# Out of area report



## oxbeast1210 (Jun 21, 2010)

It has been a while since I have posted a report so here it goes.
I was finally able to get my house here put together and my family moved in.
Naturally it was time to start fishing. I was able to secure a trip with the most recommended local guid known on my local forum as THEDARKHORSE. He quickly put me on bait and went over the basic techniques. I received several bites but could night get my timing right. He asks me if its ok if he puts a line in to show me how its done. Almost immediately he hooks up and hands me the rod. My blood is pumping like crazy(been a while since I felt anything pull drag) 

After about a 5 min battle I can see my fish and out of nowhere a seal launches out of the water with my fish's tail in its mouth. Sort of ironic but it shot out of the water like a great white does when it snatches a seal! I try to real my fish in but am unable to land it dug the tug of war with the seal. The lactic acid in my arms builds up to a point that renders them useless. MY guide at this point sees my struggle and takes the reel. He then peddals close to the sea lion and grabs his spare rod. he watches him closely and smacks the water next time i'm causing him to let go. He quickly grabs my fish and we head in. The seal ate his guts but left my fillets untouched ::thumbsup:

Fast forward a week and im back on this water armed with the knowledge from my previous trip. I invite my ole fishing pal from pensacola Flyin&Fishin from forum. He quickly takes me up on the invite. We struggle to catch bait initially but eventually find some that are hungry. We try trolling for a couple hours but quickly lose motivation. I decide I want to try rock fishing. He leaves his bait soaking while he starts setting up his other combo and out of no where his clicker starts going off. He lets him eat and starts cranking. He Quickly gets the yellowtail in even while dealing with reel issues. I bleep it out by removing the Gills and Blood squirts everywhere like in the moving there is a stream for a good 3 seconds.. Ill try to post that part of the video.

▸ **WORK TO COMPLETE**
Edit the stretch of the fishing report from "# Out of area" through "anything pull drag)" so that "family" is replaced by "kids", and give that stretch again. The listing plays no part in this.

▸ **PROVIDED INFORMATION**
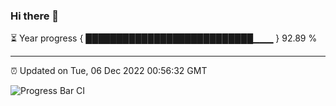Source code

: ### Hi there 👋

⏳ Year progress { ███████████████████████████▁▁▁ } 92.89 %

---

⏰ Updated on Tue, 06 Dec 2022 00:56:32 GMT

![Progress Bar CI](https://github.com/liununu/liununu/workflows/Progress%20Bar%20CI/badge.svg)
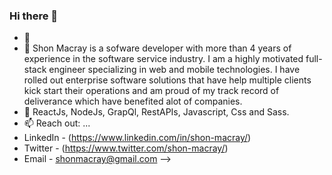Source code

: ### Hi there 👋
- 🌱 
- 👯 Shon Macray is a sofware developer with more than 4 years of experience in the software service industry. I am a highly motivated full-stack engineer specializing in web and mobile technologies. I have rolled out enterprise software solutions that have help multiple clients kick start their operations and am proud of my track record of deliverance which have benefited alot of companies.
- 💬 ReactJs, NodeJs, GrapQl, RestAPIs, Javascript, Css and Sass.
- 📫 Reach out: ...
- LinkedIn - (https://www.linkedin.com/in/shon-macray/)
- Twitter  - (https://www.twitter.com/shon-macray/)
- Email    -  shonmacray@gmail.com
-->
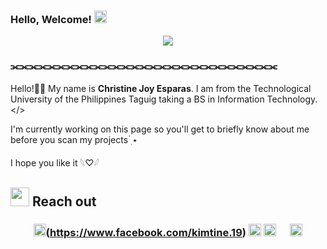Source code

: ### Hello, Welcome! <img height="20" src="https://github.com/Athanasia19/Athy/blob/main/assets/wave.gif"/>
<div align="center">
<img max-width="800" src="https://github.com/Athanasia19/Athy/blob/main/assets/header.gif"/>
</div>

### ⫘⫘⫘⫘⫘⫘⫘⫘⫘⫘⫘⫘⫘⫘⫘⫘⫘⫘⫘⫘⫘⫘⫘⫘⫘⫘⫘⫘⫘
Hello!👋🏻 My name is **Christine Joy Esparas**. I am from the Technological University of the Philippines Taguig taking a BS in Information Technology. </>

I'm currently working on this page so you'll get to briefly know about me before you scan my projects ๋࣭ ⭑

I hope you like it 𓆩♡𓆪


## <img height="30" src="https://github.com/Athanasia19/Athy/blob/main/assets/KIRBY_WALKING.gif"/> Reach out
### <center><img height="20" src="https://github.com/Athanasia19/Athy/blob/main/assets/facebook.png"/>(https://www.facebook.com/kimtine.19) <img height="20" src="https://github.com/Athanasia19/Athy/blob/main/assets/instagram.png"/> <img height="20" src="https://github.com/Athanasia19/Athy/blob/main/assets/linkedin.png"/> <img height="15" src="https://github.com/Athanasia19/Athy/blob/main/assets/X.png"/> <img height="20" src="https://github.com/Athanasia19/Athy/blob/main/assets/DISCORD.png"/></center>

▸ **REPLY TO THE TASK**
# Out of area report



## oxbeast1210 (Jun 21, 2010)

It has been a while since I have posted a report so here it goes.
I was finally able to get my house here put together and my kids moved in.
Naturally it was time to start fishing. I was able to secure a trip with the most recommended local guid known on my local forum as THEDARKHORSE. He quickly put me on bait and went over the basic techniques. I received several bites but could night get my timing right. He asks me if its ok if he puts a line in to show me how its done. Almost immediately he hooks up and hands me the rod. My blood is pumping like crazy(been a while since I felt anything pull drag)